__Task to complete__
Each record should be given again exactly as it appears, with no image included.

__Records provided__
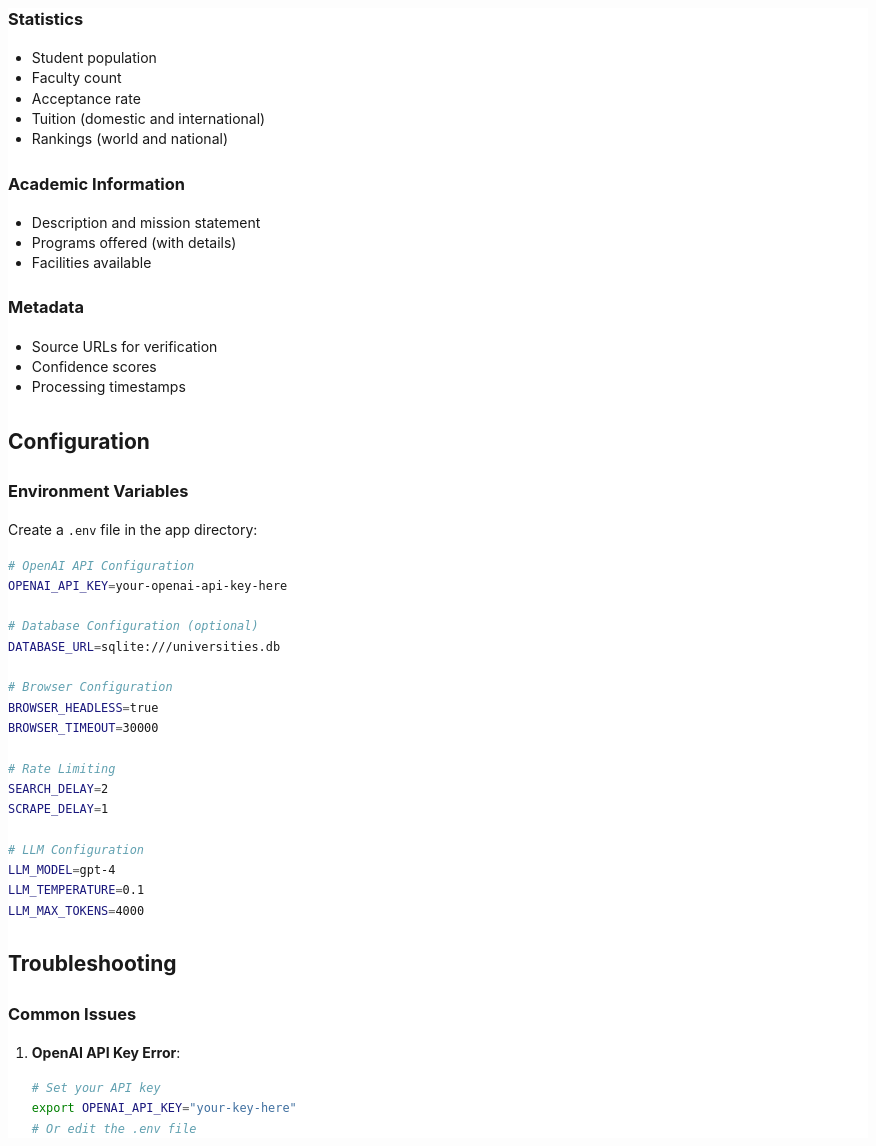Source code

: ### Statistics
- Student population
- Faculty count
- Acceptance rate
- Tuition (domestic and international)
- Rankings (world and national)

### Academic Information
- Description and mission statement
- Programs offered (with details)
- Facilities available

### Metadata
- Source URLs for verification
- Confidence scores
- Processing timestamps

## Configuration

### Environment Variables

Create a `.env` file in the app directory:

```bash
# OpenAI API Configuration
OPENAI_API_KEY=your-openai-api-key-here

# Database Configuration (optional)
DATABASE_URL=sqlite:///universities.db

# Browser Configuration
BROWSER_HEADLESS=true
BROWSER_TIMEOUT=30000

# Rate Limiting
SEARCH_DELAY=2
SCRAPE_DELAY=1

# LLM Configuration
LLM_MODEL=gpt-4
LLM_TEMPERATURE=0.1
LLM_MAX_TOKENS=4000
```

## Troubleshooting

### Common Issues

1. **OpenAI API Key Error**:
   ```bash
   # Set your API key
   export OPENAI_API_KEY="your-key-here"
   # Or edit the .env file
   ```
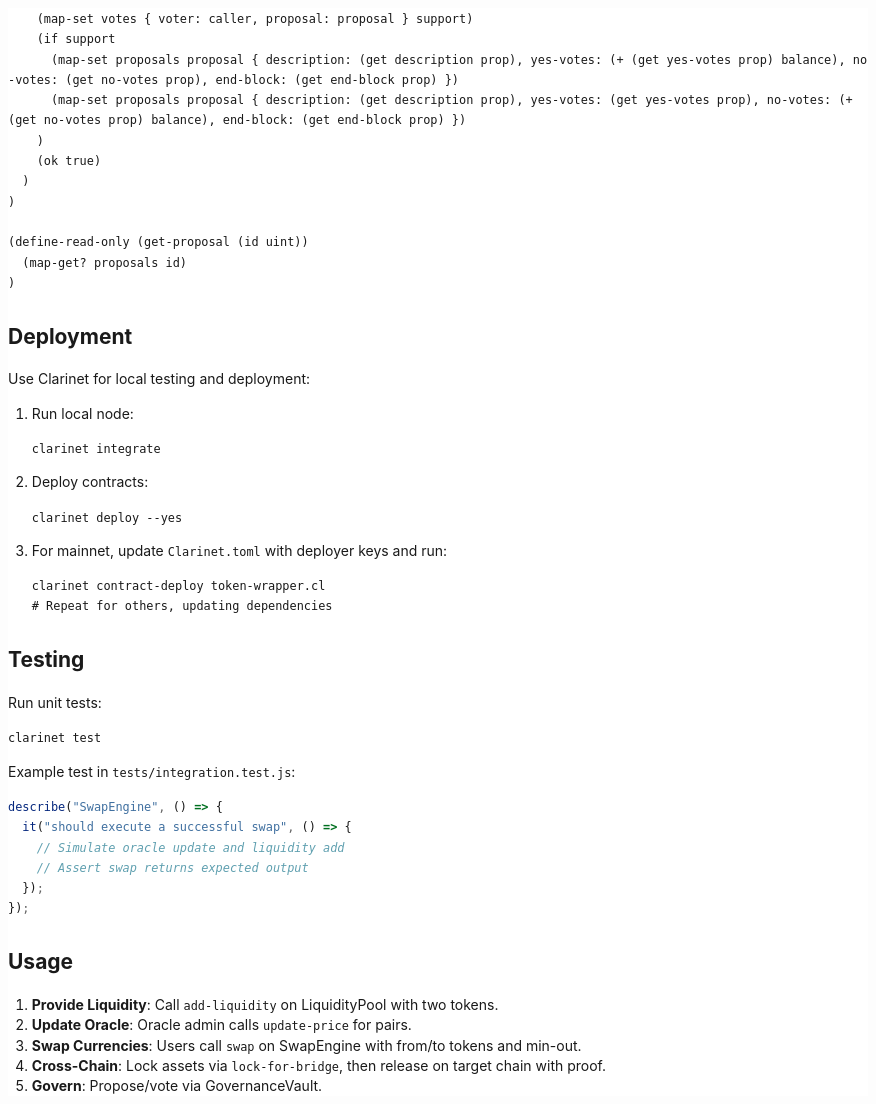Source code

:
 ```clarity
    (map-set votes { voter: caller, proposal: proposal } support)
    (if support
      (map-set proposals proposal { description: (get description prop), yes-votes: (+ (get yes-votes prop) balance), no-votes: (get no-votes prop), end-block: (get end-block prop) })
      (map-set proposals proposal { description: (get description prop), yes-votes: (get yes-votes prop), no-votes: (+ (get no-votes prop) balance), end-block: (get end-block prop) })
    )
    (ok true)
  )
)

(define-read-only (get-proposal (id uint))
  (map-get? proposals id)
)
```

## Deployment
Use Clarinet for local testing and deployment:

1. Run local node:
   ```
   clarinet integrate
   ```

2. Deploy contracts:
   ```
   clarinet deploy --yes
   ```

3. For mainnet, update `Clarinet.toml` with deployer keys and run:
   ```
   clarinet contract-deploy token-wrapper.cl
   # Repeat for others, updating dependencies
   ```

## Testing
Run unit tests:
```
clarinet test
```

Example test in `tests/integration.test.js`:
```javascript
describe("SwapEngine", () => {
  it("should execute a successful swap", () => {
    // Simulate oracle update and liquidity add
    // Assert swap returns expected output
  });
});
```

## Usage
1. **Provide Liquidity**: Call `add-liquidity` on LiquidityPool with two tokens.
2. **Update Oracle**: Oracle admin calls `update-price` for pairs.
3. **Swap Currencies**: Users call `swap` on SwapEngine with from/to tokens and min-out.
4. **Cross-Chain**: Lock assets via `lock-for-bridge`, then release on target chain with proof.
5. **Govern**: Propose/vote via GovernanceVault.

__Task result__
Source code

: ### Statistics
- Student population
- Faculty count
- Acceptance rate
- Tuition (domestic and international)
- Rankings (world and national)

### Academic Information
- Description and mission statement
- Programs offered (with details)
- Facilities available

### Metadata
- Source URLs for verification
- Confidence scores
- Processing timestamps

## Configuration

### Environment Variables

Create a `.env` file in the app directory:

```bash
# OpenAI API Configuration
OPENAI_API_KEY=your-openai-api-key-here

# Database Configuration (optional)
DATABASE_URL=sqlite:///universities.db

# Browser Configuration
BROWSER_HEADLESS=true
BROWSER_TIMEOUT=30000

# Rate Limiting
SEARCH_DELAY=2
SCRAPE_DELAY=1

# LLM Configuration
LLM_MODEL=gpt-4
LLM_TEMPERATURE=0.1
LLM_MAX_TOKENS=4000
```

## Troubleshooting

### Common Issues

1. **OpenAI API Key Error**:
   ```bash
   # Set your API key
   export OPENAI_API_KEY="your-key-here"
   # Or edit the .env file
   ```
Source code

:
 ```clarity
    (map-set votes { voter: caller, proposal: proposal } support)
    (if support
      (map-set proposals proposal { description: (get description prop), yes-votes: (+ (get yes-votes prop) balance), no-votes: (get no-votes prop), end-block: (get end-block prop) })
      (map-set proposals proposal { description: (get description prop), yes-votes: (get yes-votes prop), no-votes: (+ (get no-votes prop) balance), end-block: (get end-block prop) })
    )
    (ok true)
  )
)

(define-read-only (get-proposal (id uint))
  (map-get? proposals id)
)
```

## Deployment
Use Clarinet for local testing and deployment:

1. Run local node:
   ```
   clarinet integrate
   ```

2. Deploy contracts:
   ```
   clarinet deploy --yes
   ```

3. For mainnet, update `Clarinet.toml` with deployer keys and run:
   ```
   clarinet contract-deploy token-wrapper.cl
   # Repeat for others, updating dependencies
   ```

## Testing
Run unit tests:
```
clarinet test
```

Example test in `tests/integration.test.js`:
```javascript
describe("SwapEngine", () => {
  it("should execute a successful swap", () => {
    // Simulate oracle update and liquidity add
    // Assert swap returns expected output
  });
});
```

## Usage
1. **Provide Liquidity**: Call `add-liquidity` on LiquidityPool with two tokens.
2. **Update Oracle**: Oracle admin calls `update-price` for pairs.
3. **Swap Currencies**: Users call `swap` on SwapEngine with from/to tokens and min-out.
4. **Cross-Chain**: Lock assets via `lock-for-bridge`, then release on target chain with proof.
5. **Govern**: Propose/vote via GovernanceVault.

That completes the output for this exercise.